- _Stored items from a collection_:
..............................

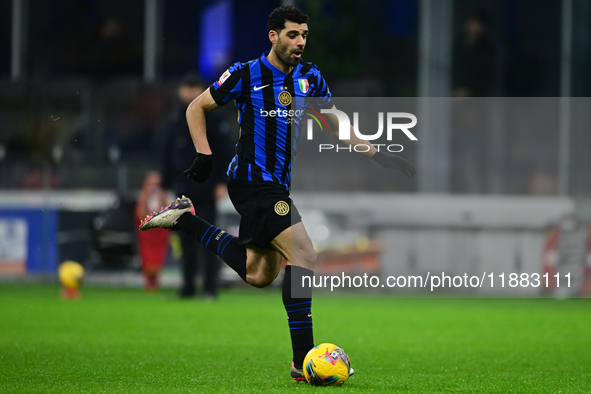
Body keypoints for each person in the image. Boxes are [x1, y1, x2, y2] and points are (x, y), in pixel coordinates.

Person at [140, 5, 415, 381]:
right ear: (273, 36)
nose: (300, 42)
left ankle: (187, 221)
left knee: (258, 273)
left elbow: (336, 126)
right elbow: (195, 108)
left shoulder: (310, 78)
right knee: (304, 251)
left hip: (276, 185)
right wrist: (204, 154)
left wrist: (378, 152)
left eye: (304, 35)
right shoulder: (244, 74)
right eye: (292, 34)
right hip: (252, 182)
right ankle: (301, 362)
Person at [161, 74, 233, 299]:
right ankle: (188, 286)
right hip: (183, 188)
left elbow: (225, 152)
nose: (190, 92)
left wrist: (222, 181)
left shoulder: (213, 118)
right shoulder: (175, 119)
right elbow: (168, 154)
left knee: (209, 238)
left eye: (195, 88)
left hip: (207, 187)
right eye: (187, 87)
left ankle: (211, 287)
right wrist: (165, 185)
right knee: (185, 241)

..............................

- _Problem_:
Wherever the line holding "left eye: (304, 35)" falls in the entries above, copy exactly from it through the line holding "right elbow: (168, 154)", inclusive, and add nothing.

- _Solution for this exercise_:
left eye: (304, 35)
right shoulder: (244, 74)
right eye: (292, 34)
right hip: (252, 182)
right ankle: (301, 362)
Person at [161, 74, 233, 299]:
right ankle: (188, 286)
right hip: (183, 188)
left elbow: (225, 152)
nose: (190, 92)
left wrist: (222, 181)
left shoulder: (213, 118)
right shoulder: (175, 119)
right elbow: (168, 154)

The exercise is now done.